I miss my heroes. Curt’s tragic death in 2003 left a void inside me that cannot be filled. And even though Hoppy and I worked in the same circles for more than two decades, we were rarely in the same ballpark at the same time. When we were, it seemed timeless. He’d still make me laugh by saying something really inappropriate, just beyond earshot of the people most likely to be offended — his special gift — or by tapping me in the nuts with a fungo. That’s Hop, am I right?
The Cardinal teams I was on in 1983-84 won 102 games and lost 19, somehow without capturing a state championship. We were brought together from varying backgrounds and sold on a vision of building the program that could finally supplant the Yakima Beetles as the best youth baseball organization in the state of Washington.
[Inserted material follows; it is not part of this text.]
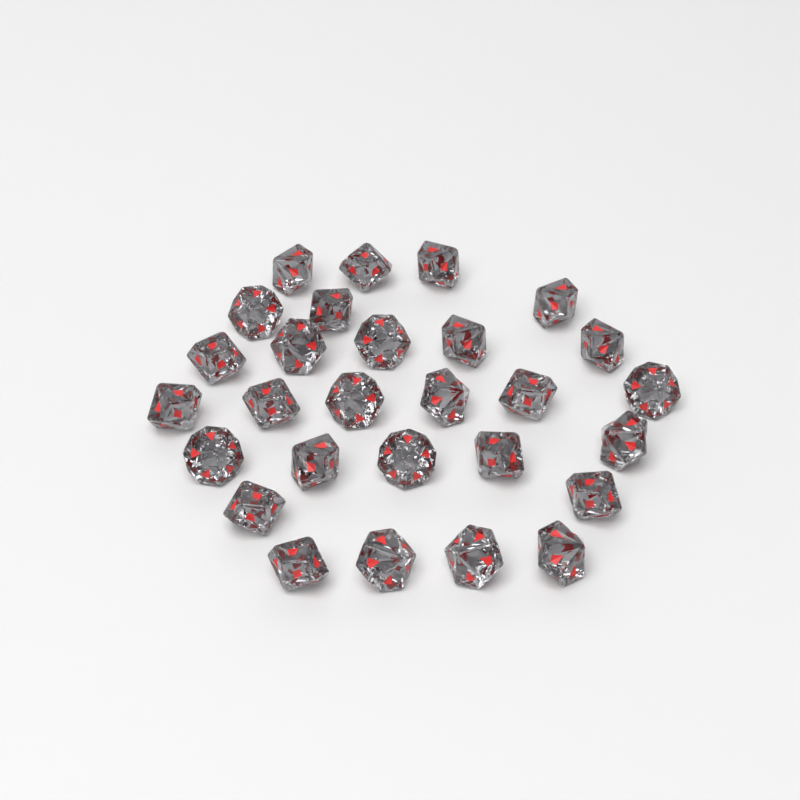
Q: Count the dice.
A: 28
Although we failed in our efforts to do so in the club’s first two years, my teammates and I had written on the dugout wall. Two years later, Curt and Hoppy hoisted their first state championship trophy; a year later they were in the World Series.
Being “OC” — that’d be, “Original Cardinal” — is something I will always cherish. The experience made me who I am today — whatever that is — and I’m grateful for having shared it with an incredible group of guys.